***** Task data

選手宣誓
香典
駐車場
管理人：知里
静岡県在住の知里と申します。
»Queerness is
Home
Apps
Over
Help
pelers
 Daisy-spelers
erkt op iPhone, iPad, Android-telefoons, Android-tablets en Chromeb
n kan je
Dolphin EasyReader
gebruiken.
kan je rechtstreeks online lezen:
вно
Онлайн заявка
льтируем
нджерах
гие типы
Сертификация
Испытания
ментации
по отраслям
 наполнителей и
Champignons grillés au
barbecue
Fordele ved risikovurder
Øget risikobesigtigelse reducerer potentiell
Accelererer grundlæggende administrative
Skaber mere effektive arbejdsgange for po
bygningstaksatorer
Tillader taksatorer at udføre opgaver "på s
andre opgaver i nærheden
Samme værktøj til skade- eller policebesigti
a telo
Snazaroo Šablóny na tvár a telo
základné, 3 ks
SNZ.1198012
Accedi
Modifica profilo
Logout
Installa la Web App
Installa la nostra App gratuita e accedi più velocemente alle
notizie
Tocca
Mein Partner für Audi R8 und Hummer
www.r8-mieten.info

**********

→ **Exercise instructions**: Copy every line of the entries above, character for character and in the same order.

→ **Written answer**:
選手宣誓
香典
駐車場
管理人：知里
静岡県在住の知里と申します。
»Queerness is
Home
Apps
Over
Help
pelers
 Daisy-spelers
erkt op iPhone, iPad, Android-telefoons, Android-tablets en Chromeb
n kan je
Dolphin EasyReader
gebruiken.
kan je rechtstreeks online lezen:
вно
Онлайн заявка
льтируем
нджерах
гие типы
Сертификация
Испытания
ментации
по отраслям
 наполнителей и
Champignons grillés au
barbecue
Fordele ved risikovurder
Øget risikobesigtigelse reducerer potentiell
Accelererer grundlæggende administrative
Skaber mere effektive arbejdsgange for po
bygningstaksatorer
Tillader taksatorer at udføre opgaver "på s
andre opgaver i nærheden
Samme værktøj til skade- eller policebesigti
a telo
Snazaroo Šablóny na tvár a telo
základné, 3 ks
SNZ.1198012
Accedi
Modifica profilo
Logout
Installa la Web App
Installa la nostra App gratuita e accedi più velocemente alle
notizie
Tocca
Mein Partner für Audi R8 und Hummer
www.r8-mieten.info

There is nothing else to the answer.